But even diesel-electric is more efficient than the substitution of long-haul trucking for rail, as is being done in the U.S. today.

China’s high-speed rail (HSR) system first made the big leap of moving directly to full electrification. The HSR train set does not have to lug around its own fuel. The electricity—produced, say, by a nuclear power plant—is transmitted by transmission lines to catenary wires which run above the path of the train. A pantograph device, attached to the top of the HSR train, extends upward to connect to the catenary and thus brings continuous electricity into the train. The electricity is transmitted directly to electric traction motors that power the wheels of each HSR car. Thus, instead of one or two locomotives at the front supplying all the motive power for a diesel-electric train, in high-speed rail, the motive power is supplied by the traction motors attached to bogies of each car, making the high-speed rail train more powerful. Further, electrified trains allow the use of regenerative braking, in which the motors are used as brakes and become generators that transform the motion of the train into electrical power that is then fed back into the lines.

Electric locomotives are quiet relative to diesel locomotives: there is no engine and exhaust noise and much less mechanical noise.

There is a three-fold greater energy efficiency: Diesel-powered trains transfer about 30-35 percent of the energy generated by combustion to the wheels, while supplying electricity from an overhead power line transfers about 95 percent of the energy to the wheels. It is estimated that it is 50 percent less expensive to power a train by electricity than by diesel.

For these reasons, the high-speed rail created a powerful force: China’s widely-used electric high-speed-rail Fuxing Hao train, travelling with passengers at a cruising speed of 360 km/h (216 mph), transports those passengers three times faster than does a diesel-electric train. High-speed rail is making a worthy contribution to the economy.

But the revolution of magnetic levitation moves a bigger step up the ladder: it more fully explores, and flows from use of the electromagnetic spectrum.

Maglev is bare of any wheels. It has neither moving parts, a catenary, a pantograph, or a traditional motor of any kind. How does it do that?

Of the two main streams of maglev, the Chinese use the electromagnetic suspension system (EMS), originally developed by Germany’s Transrapid; the other main system is the electrodynamic suspension system used by the Japanese, and originally developed by the Americans James Powell and Gordon Danby.

In electromagnetic suspension systems (EMS), C-shaped arms extend downward from the trainset and wrap around a track-guideway equipped with magnets.

In EMS systems, the trainset has, extending downward from the trainset itself, what are called “C-shaped” arms, which wrap around a track-guideway. At the bottom of the C-shaped arms are electro-magnets which wrap around and come just under the track-guideway. The track-guideway is also equipped with magnets (see diagram). Turning on the current activates the electromagnets on the C-arms and the guideway, causing attraction, which raises the C-arm towards the track-guideway, thus elevating the trainset. Electromagnetic attraction in the front of the trainset, and electromagnetic repulsion in the rear of the trainset, is then used for propulsion. Employing a synchronous long-stator, the trainset is moved forward, floating on an “electromagnetic cushion.”
——————
### TO-DO ITEM A
Answer these questions from the passage on rail and maglev:
(i) About what percentage of combustion energy do diesel-powered trains transfer to the wheels?
(ii) What is the cruising speed of the Fuxing Hao train?
(iii) Which suspension system do the Chinese use for maglev?

### Records from a data source
——————
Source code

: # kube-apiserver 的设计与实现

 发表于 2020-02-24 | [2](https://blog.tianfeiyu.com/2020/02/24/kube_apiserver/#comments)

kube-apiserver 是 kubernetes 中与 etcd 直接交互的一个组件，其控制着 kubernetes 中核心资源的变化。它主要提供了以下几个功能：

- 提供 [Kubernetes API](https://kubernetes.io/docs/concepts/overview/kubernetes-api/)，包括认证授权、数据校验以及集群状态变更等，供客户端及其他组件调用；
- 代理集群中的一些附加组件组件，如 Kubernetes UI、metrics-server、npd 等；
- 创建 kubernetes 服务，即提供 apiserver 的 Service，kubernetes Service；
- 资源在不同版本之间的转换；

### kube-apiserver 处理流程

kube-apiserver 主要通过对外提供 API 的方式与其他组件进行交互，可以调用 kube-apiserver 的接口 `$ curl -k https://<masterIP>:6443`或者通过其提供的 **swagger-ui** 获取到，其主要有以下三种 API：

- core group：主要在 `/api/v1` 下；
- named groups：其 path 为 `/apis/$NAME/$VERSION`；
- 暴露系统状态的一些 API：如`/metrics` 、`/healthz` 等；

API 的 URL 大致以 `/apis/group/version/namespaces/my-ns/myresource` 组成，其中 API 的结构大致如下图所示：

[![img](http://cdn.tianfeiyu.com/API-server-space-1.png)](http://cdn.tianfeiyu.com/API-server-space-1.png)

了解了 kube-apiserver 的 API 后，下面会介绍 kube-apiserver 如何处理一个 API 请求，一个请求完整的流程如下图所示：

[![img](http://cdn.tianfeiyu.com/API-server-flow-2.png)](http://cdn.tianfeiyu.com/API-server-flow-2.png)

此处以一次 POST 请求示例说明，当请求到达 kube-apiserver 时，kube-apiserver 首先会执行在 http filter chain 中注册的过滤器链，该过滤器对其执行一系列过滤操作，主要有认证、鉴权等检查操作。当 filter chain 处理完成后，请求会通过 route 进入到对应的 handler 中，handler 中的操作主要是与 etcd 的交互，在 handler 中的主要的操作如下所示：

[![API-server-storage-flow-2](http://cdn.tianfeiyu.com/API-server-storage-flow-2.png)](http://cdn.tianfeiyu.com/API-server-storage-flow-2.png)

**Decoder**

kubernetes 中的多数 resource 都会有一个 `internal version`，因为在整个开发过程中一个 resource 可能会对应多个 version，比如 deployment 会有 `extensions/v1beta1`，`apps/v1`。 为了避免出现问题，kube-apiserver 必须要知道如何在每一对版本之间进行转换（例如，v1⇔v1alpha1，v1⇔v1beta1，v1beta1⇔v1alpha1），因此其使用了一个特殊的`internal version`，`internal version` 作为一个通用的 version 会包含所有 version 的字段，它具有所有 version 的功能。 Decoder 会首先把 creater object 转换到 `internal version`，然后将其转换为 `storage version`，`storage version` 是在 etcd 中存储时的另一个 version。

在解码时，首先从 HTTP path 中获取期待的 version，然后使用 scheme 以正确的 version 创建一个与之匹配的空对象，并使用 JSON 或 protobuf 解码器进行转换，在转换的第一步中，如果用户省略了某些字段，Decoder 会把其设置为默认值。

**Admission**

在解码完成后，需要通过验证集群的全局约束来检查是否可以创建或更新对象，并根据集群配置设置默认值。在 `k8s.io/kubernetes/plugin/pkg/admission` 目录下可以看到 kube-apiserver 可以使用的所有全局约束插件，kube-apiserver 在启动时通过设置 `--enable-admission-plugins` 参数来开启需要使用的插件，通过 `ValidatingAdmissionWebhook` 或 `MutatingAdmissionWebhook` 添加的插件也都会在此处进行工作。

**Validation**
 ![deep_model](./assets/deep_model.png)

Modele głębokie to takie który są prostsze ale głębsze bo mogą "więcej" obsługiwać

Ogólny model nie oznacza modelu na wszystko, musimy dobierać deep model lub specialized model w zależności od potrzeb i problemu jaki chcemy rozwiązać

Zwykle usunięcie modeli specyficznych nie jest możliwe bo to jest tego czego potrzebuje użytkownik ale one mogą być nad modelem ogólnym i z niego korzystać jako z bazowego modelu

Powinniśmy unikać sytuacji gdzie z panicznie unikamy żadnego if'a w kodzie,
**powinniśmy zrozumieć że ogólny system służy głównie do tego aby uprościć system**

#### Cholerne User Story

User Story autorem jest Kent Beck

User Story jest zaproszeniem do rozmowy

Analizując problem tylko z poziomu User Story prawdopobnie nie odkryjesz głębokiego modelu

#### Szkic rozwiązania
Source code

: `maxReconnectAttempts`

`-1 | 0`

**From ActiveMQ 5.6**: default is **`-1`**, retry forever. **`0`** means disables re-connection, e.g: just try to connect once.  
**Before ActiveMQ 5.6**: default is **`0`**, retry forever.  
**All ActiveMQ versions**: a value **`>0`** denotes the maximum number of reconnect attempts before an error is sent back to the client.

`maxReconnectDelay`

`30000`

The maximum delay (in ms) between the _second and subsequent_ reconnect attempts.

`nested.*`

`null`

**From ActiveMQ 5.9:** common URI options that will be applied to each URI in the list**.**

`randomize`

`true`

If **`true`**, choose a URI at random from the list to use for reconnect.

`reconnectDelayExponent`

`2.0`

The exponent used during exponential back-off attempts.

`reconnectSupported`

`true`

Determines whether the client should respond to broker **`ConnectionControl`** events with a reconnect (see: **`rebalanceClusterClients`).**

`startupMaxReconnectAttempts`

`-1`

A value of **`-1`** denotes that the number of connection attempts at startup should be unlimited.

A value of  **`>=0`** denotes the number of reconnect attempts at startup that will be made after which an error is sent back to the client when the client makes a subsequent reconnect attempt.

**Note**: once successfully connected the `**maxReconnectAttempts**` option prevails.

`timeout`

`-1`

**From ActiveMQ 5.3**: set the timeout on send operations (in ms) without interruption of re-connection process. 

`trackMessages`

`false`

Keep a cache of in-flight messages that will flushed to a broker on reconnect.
——————
### TO-DO ITEM B
Count the lines in the listing that contain the string "will". Case counts. Give only the number.

### ANSWER SPACE A
(i) About 30-35 percent.
(ii) 360 km/h (216 mph).
(iii) The electromagnetic suspension system (EMS).

### ANSWER SPACE B
3